Review
"... useful and readable summaries of research completed in the last two decades." * Journal of Ethnic and Migration Studies
Product Description
The United States is an immigrant country. Germany is not. This volume shatters this widely held myth and reveals the remarkable similarities (as well as the differences) between the two countries. Essays by leading German and American historians and demographers describe how these two countries have become to have the largest number of immigrants among advanced industrial countries, how their conceptions of citizenship and nationality differ, and how their ethnic compositions are likely to be transformed in the next century as a consequence ofmigration, fertility trends, citizenship and naturalization laws, and public attitudes.
About the Author
Klaus J. Bade is the chair for modern history and directo of the Institute for Migration Research and Intercultural Studies (IMIS) at the University of Osnabruck, FRG. He was a fellow at the Center for European Studies at Harvard University in 1976/77; at St Antony's College, Oxford, in 1985; and at the Netherlands Institute for Advanced Study (NMIAS), Wassenaar, in 1996/97. He served as chairperson of the German Association for Historical Migration Research, editor for the series Studien zur Historischen Migrationsforschung (SHM) and co-editor for the series IMIS-Schriften. He is the author and editor of numerous books on 19th and 20th century social and economic history, on the history of colonialism and imperialism as well as on population and migration past and present.

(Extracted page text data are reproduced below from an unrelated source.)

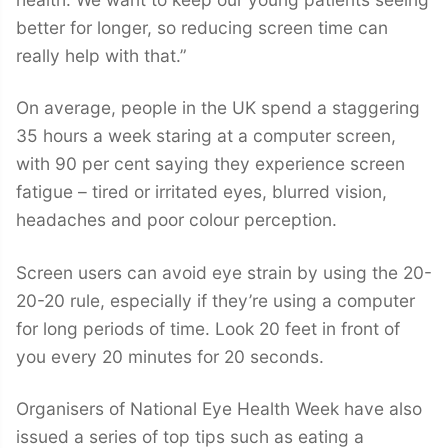
better for longer, so reducing screen time can
really help with that.”
On average, people in the UK spend a staggering
35 hours a week staring at a computer screen,
with 90 per cent saying they experience screen
fatigue – tired or irritated eyes, blurred vision,
headaches and poor colour perception.
Screen users can avoid eye strain by using the 20-
20-20 rule, especially if they’re using a computer
for long periods of time. Look 20 feet in front of
you every 20 minutes for 20 seconds.
Organisers of National Eye Health Week have also
issued a series of top tips such as eating a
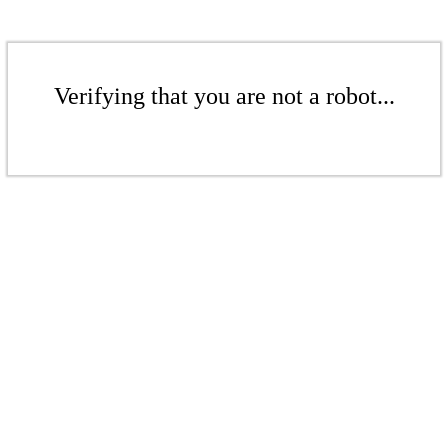
Verifying that you are not a robot...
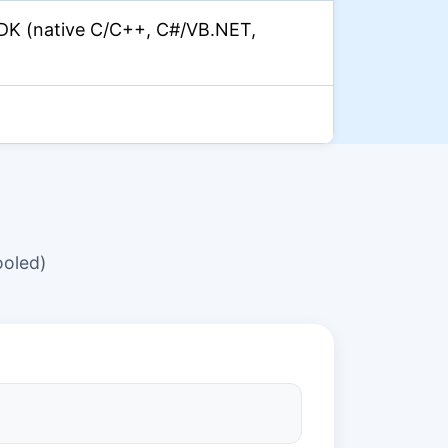
DK (native C/C++, C#/VB.NET,
oled)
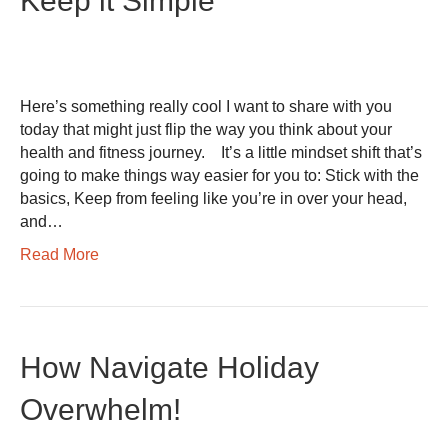
Keep it Simple
Here’s something really cool I want to share with you
today that might just flip the way you think about your
health and fitness journey. It’s a little mindset shift that’s
going to make things way easier for you to: Stick with the
basics, Keep from feeling like you’re in over your head,
and…
Read More
How Navigate Holiday
Overwhelm!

Myron Weiner is Ford International Professor of Political Science at the Massachusetts Institute of Technology and former director of the MIT Center for International Studies. He is the author of and editor of numerous books on India, on political change in developing countries, and on international migration. Professor Weiner has taught at Princeton University, University of Chicago, and Harvard University and held visiting research appointments at the University of Paris, Hebrew University, Delhi University and University of Oxford. At MIT he chairs the Inter-University Committee on International Migration.